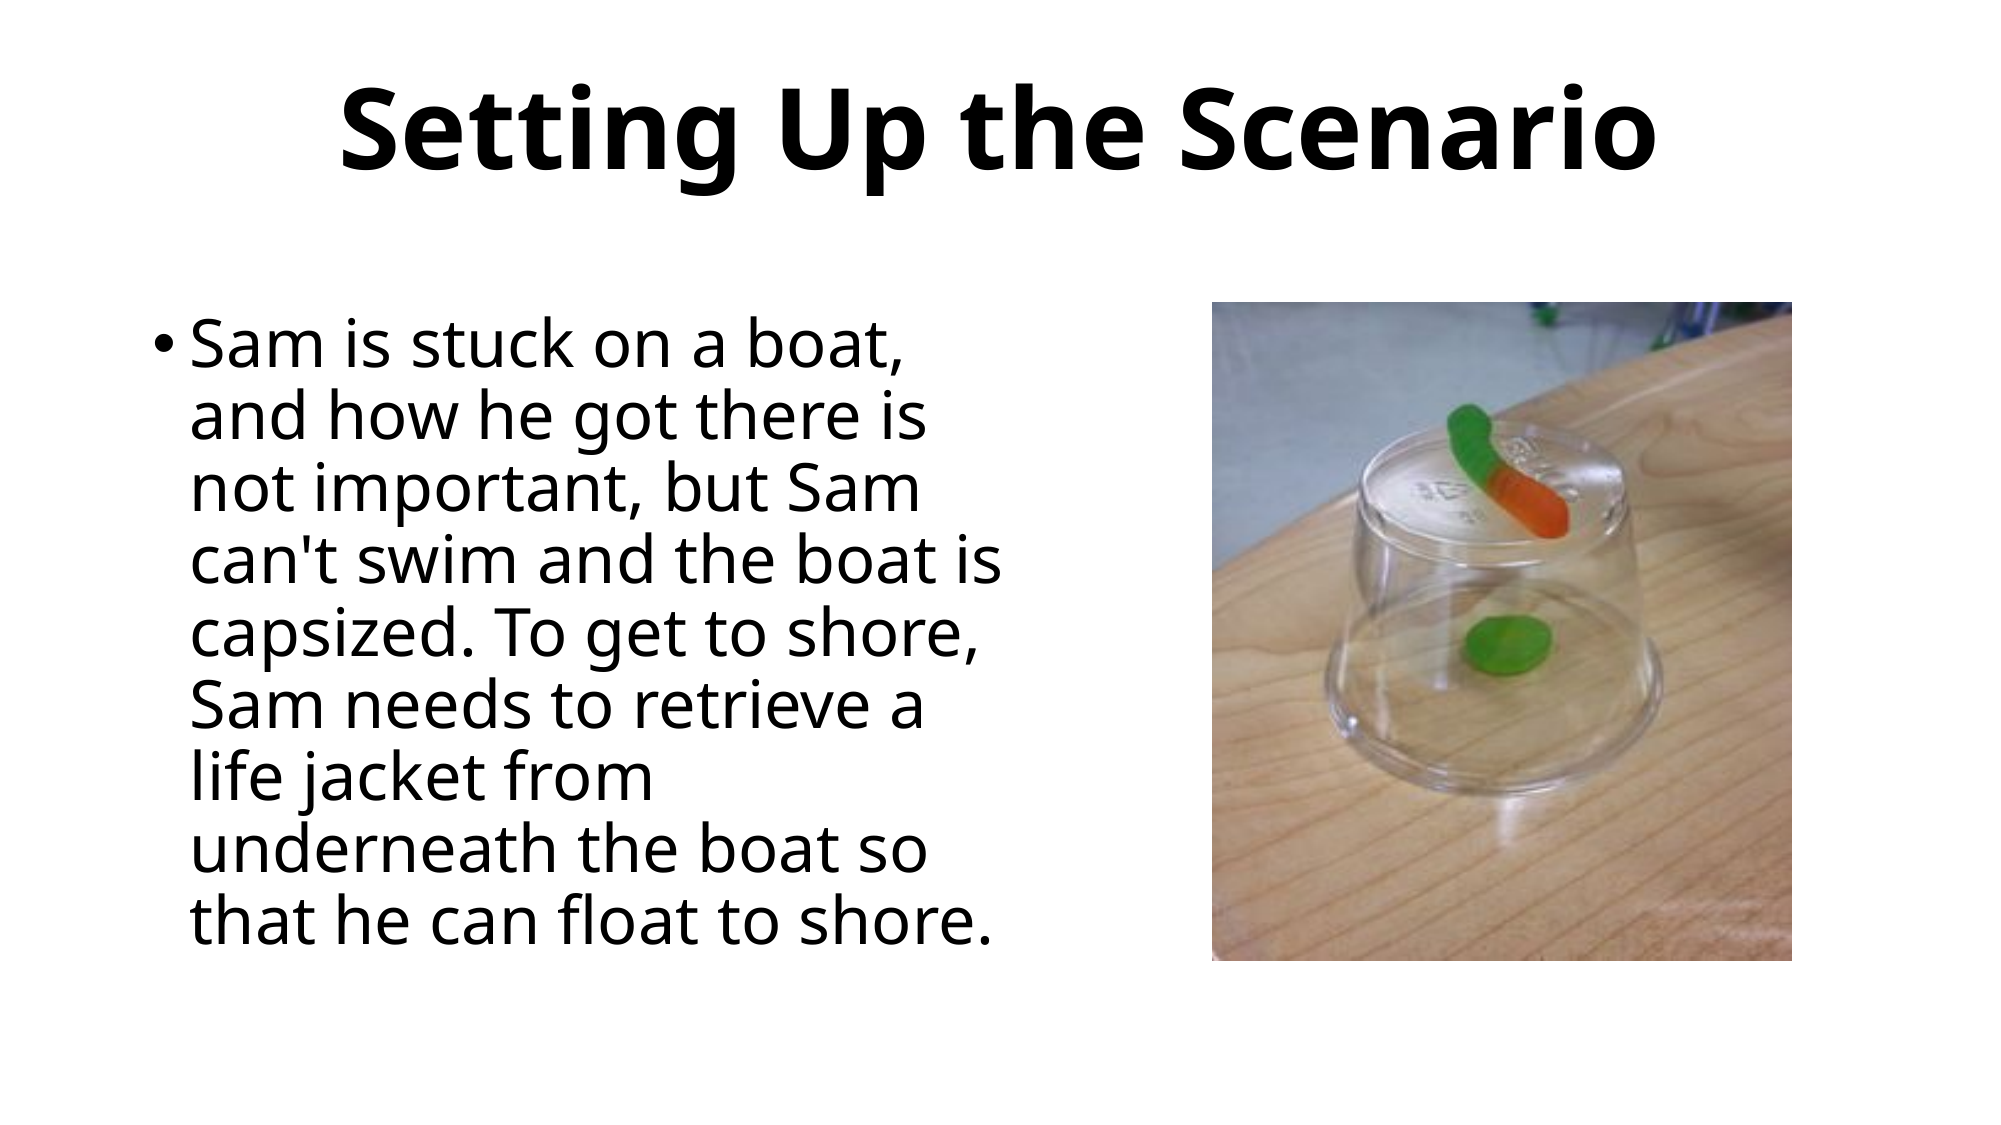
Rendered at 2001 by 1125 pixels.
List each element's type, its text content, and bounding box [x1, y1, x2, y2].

picture [1212, 302, 1792, 961]
list Sam is stuck on a boat, and how he got there is not important, but Sam can't swim and the boat is capsized. To get to shore, Sam needs to retrieve a life jacket from underneath the boat so that he can float to shore. [137, 302, 1040, 1034]
title Setting Up the Scenario [137, 31, 1863, 345]
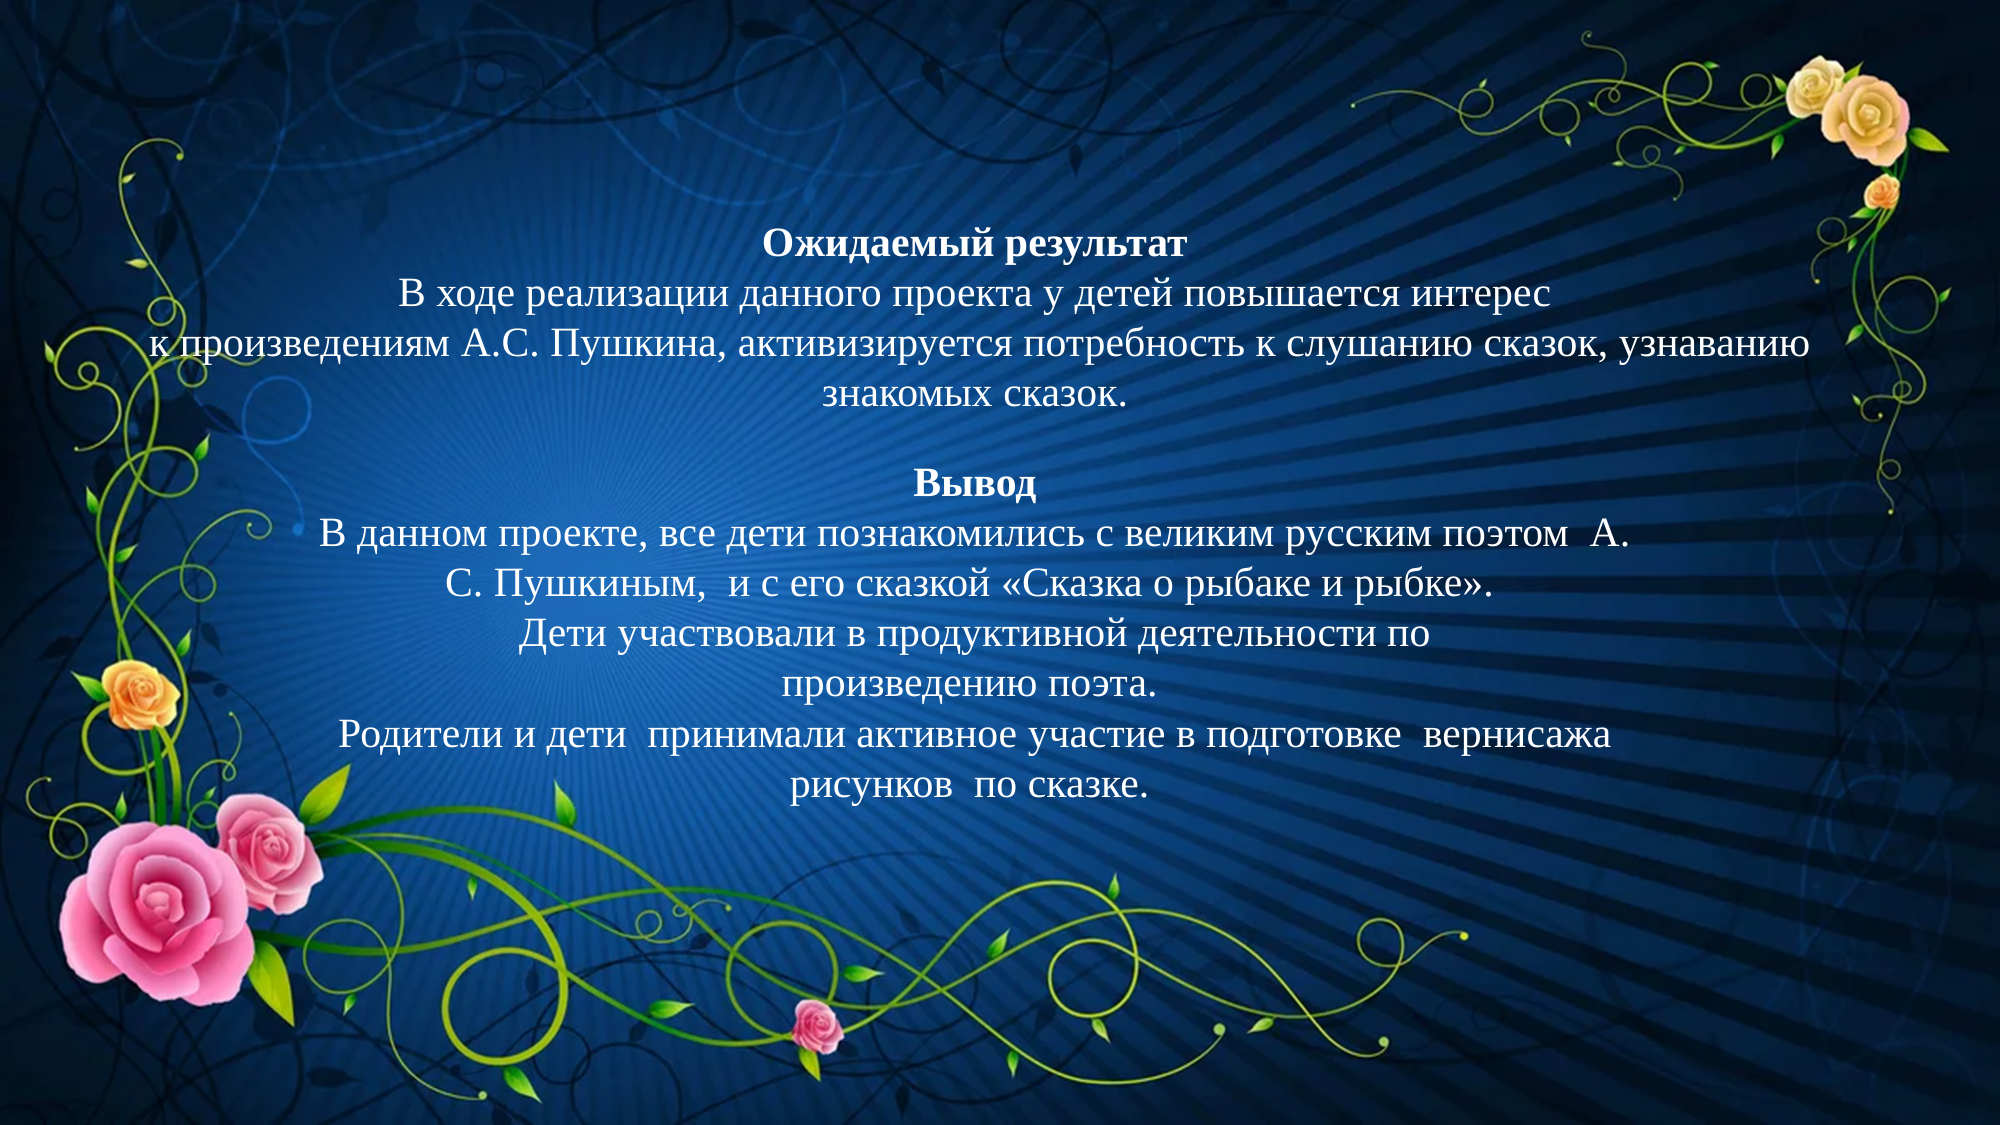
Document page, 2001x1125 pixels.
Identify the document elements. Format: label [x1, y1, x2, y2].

list [0, 0, 2000, 1125]
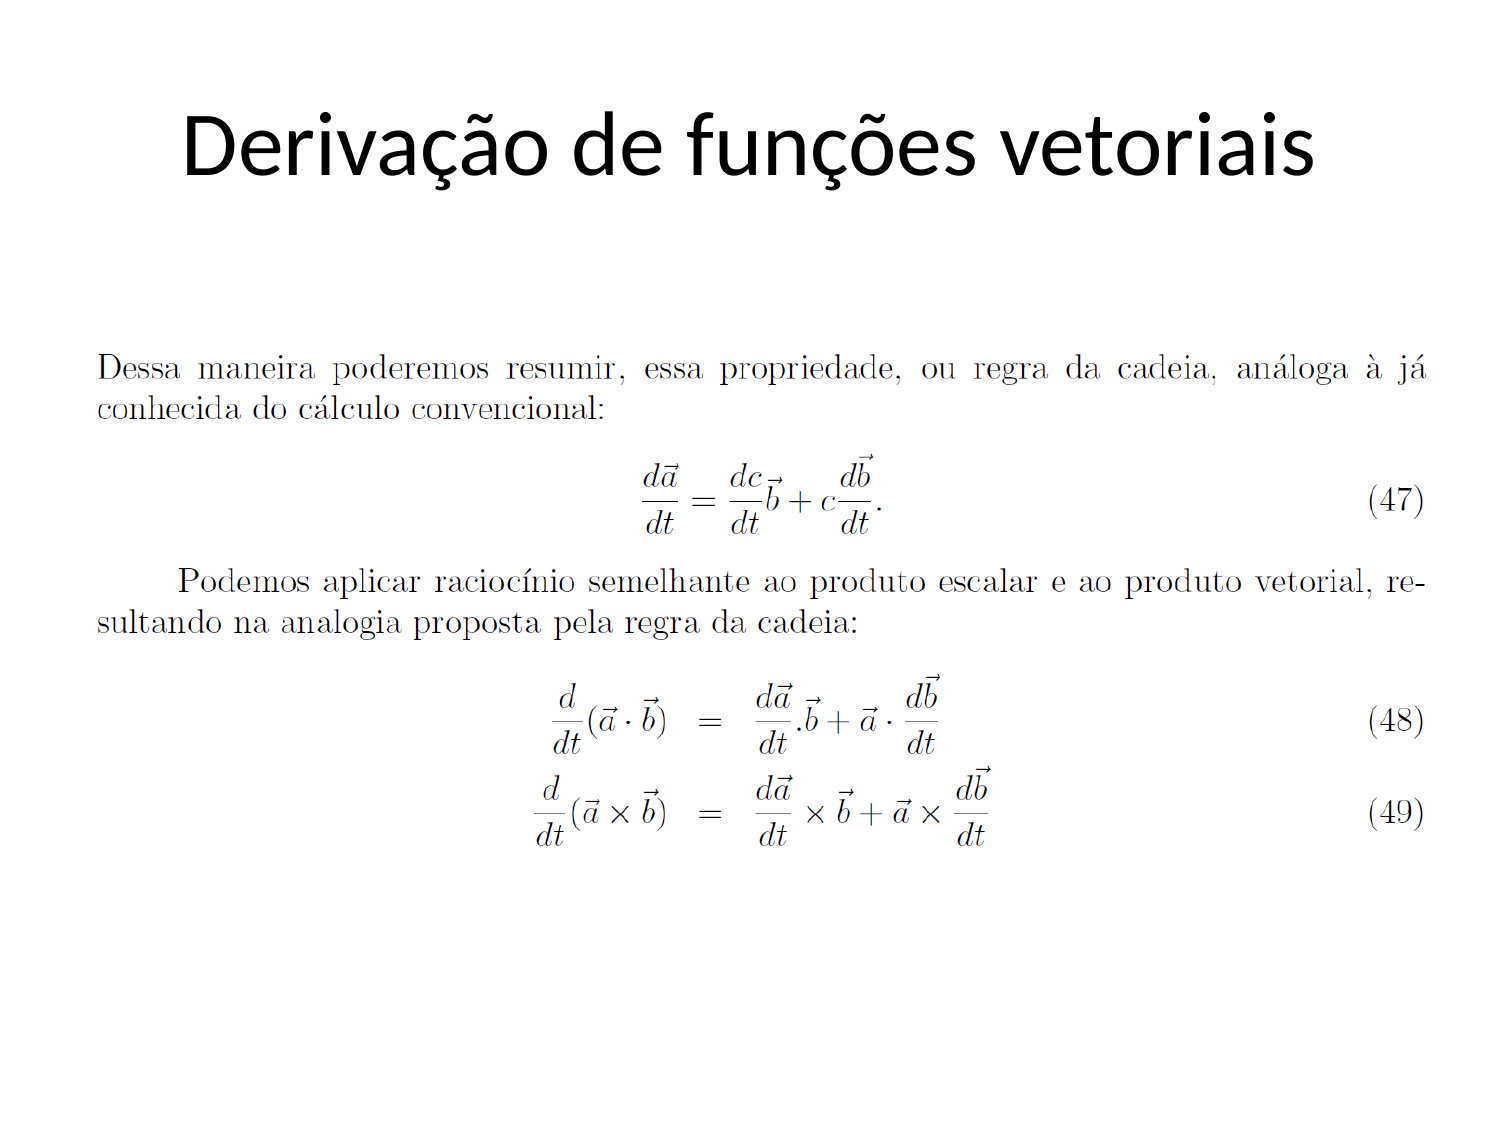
# # # # #
Look over the entries above and tally the lines containing the string "pixels"; the answer is that total only.

2